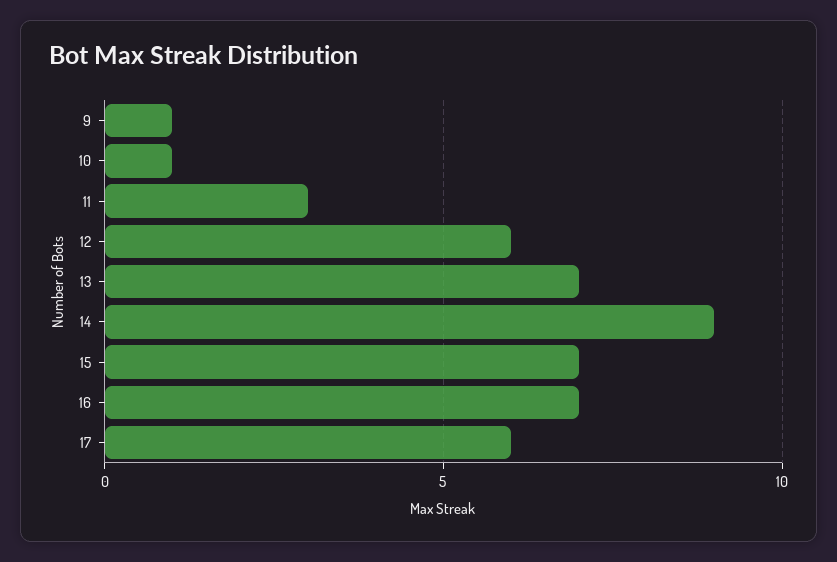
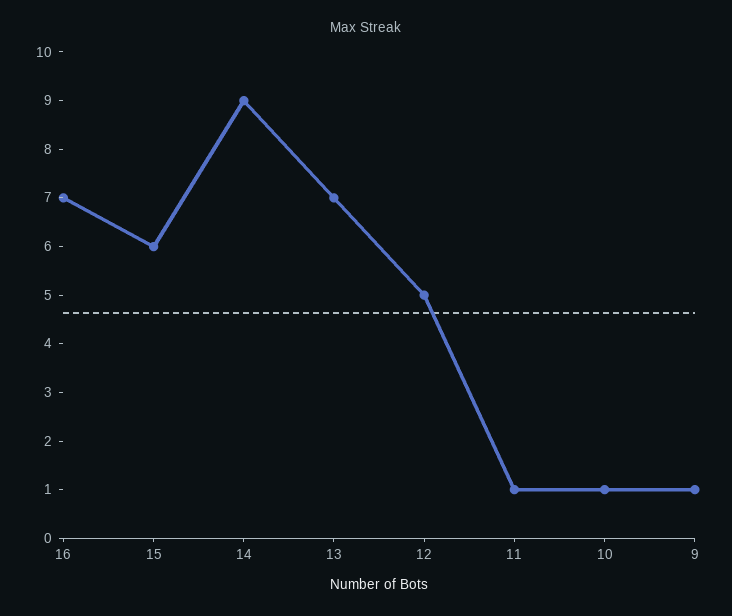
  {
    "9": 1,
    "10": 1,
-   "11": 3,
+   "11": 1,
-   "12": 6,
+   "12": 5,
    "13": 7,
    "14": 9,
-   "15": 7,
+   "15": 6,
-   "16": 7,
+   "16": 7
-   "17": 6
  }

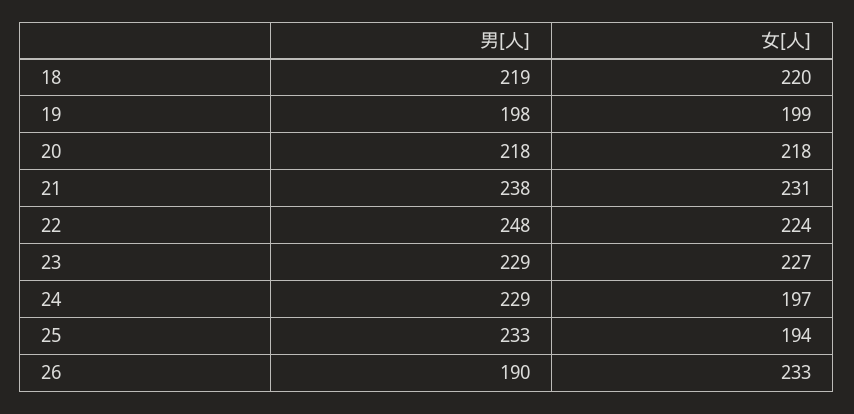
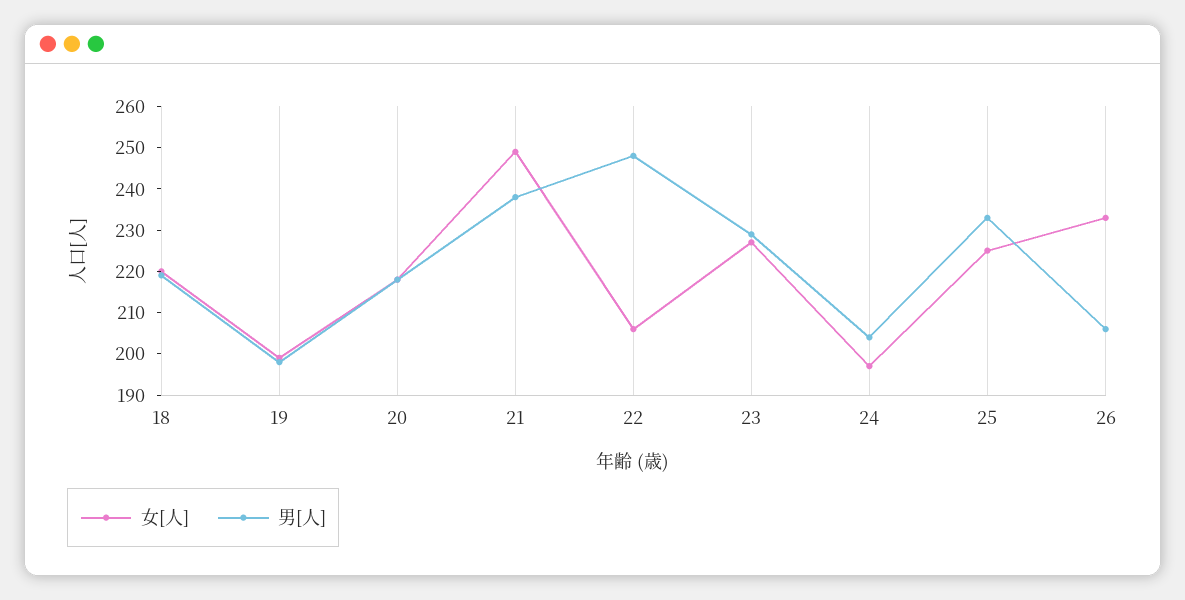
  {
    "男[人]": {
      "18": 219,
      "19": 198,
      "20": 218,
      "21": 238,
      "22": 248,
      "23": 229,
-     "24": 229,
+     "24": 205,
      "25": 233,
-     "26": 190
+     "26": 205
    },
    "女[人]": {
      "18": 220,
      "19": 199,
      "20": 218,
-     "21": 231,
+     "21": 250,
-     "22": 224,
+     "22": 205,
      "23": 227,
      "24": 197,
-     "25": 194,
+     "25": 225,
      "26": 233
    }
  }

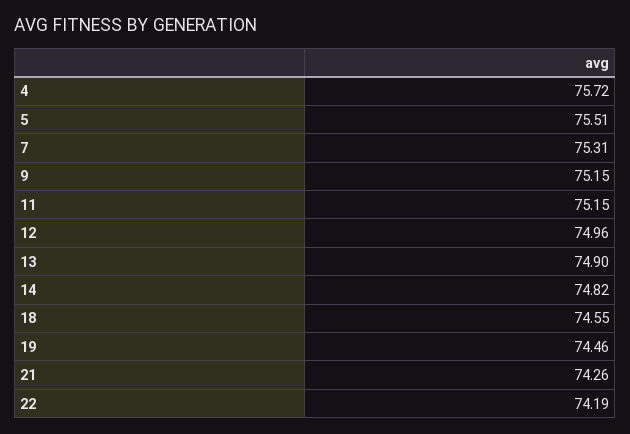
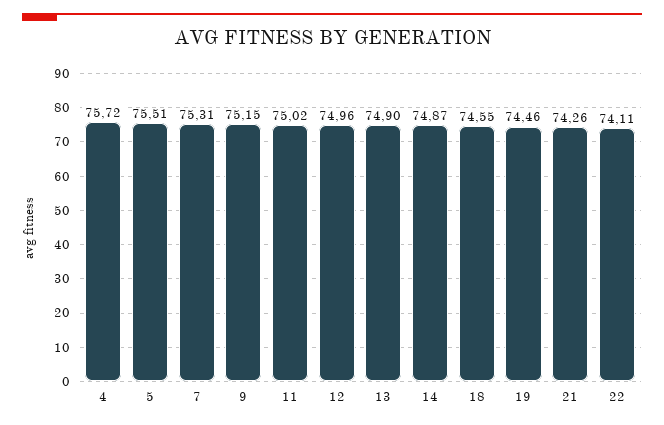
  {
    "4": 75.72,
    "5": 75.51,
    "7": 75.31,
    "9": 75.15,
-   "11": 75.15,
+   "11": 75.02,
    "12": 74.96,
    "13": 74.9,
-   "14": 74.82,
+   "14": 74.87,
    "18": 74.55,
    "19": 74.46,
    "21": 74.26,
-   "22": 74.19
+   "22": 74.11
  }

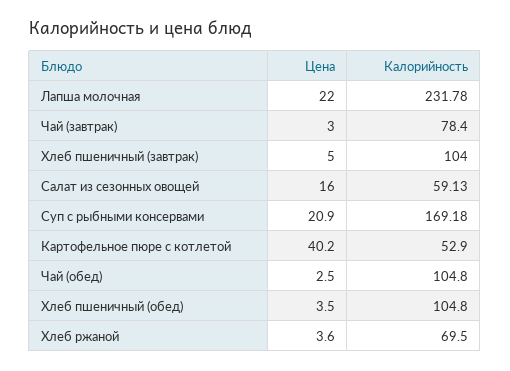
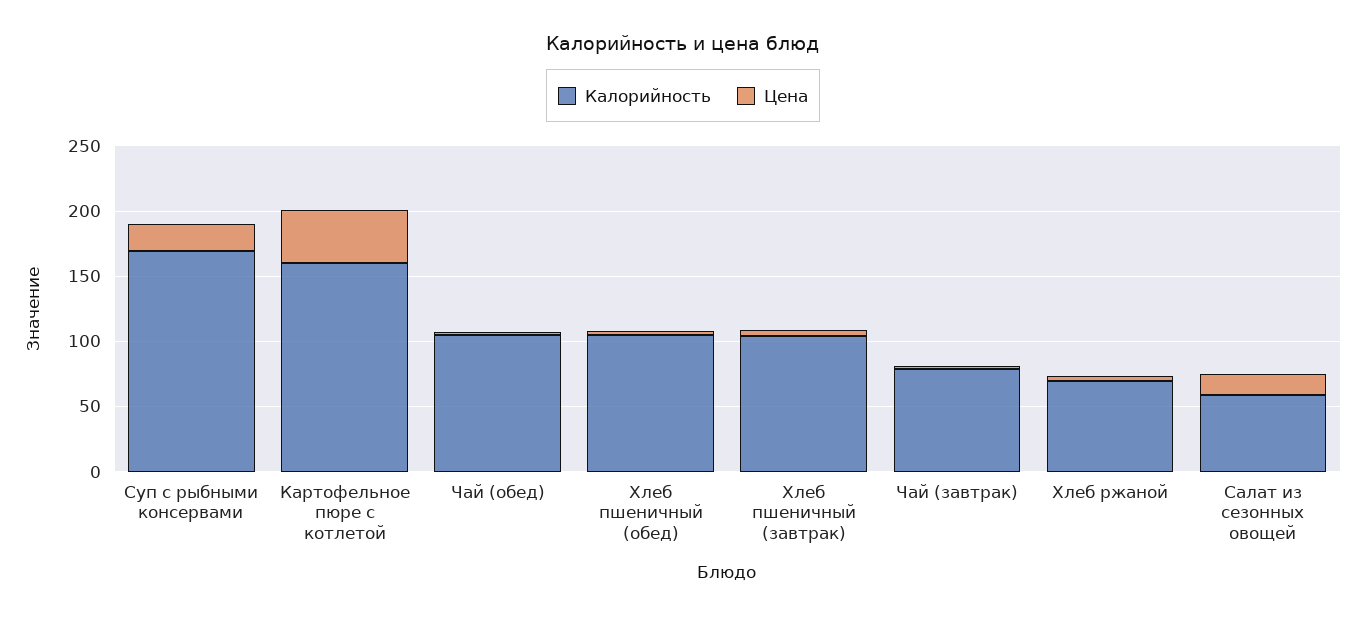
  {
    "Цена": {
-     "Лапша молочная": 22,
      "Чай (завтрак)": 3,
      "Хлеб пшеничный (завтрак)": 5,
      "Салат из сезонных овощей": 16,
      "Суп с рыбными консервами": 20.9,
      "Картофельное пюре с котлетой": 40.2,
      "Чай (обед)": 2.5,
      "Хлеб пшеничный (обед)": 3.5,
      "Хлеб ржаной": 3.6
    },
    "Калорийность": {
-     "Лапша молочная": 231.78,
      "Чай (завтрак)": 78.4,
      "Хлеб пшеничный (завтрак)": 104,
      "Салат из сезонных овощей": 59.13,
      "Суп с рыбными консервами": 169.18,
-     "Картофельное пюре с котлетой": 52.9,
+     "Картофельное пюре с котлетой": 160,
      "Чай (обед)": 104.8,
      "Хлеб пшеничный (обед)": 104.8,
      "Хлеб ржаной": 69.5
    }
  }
__________________________________________________
__TO-DO ITEM__: Once the pictures are set aside, give the rest of the listing again exactly.

__SOLUTION TO THE PROBLEM__:
  {
    "9": 1,
    "10": 1,
-   "11": 3,
+   "11": 1,
-   "12": 6,
+   "12": 5,
    "13": 7,
    "14": 9,
-   "15": 7,
+   "15": 6,
-   "16": 7,
+   "16": 7
-   "17": 6
  }

  {
    "男[人]": {
      "18": 219,
      "19": 198,
      "20": 218,
      "21": 238,
      "22": 248,
      "23": 229,
-     "24": 229,
+     "24": 205,
      "25": 233,
-     "26": 190
+     "26": 205
    },
    "女[人]": {
      "18": 220,
      "19": 199,
      "20": 218,
-     "21": 231,
+     "21": 250,
-     "22": 224,
+     "22": 205,
      "23": 227,
      "24": 197,
-     "25": 194,
+     "25": 225,
      "26": 233
    }
  }

  {
    "4": 75.72,
    "5": 75.51,
    "7": 75.31,
    "9": 75.15,
-   "11": 75.15,
+   "11": 75.02,
    "12": 74.96,
    "13": 74.9,
-   "14": 74.82,
+   "14": 74.87,
    "18": 74.55,
    "19": 74.46,
    "21": 74.26,
-   "22": 74.19
+   "22": 74.11
  }

  {
    "Цена": {
-     "Лапша молочная": 22,
      "Чай (завтрак)": 3,
      "Хлеб пшеничный (завтрак)": 5,
      "Салат из сезонных овощей": 16,
      "Суп с рыбными консервами": 20.9,
      "Картофельное пюре с котлетой": 40.2,
      "Чай (обед)": 2.5,
      "Хлеб пшеничный (обед)": 3.5,
      "Хлеб ржаной": 3.6
    },
    "Калорийность": {
-     "Лапша молочная": 231.78,
      "Чай (завтрак)": 78.4,
      "Хлеб пшеничный (завтрак)": 104,
      "Салат из сезонных овощей": 59.13,
      "Суп с рыбными консервами": 169.18,
-     "Картофельное пюре с котлетой": 52.9,
+     "Картофельное пюре с котлетой": 160,
      "Чай (обед)": 104.8,
      "Хлеб пшеничный (обед)": 104.8,
      "Хлеб ржаной": 69.5
    }
  }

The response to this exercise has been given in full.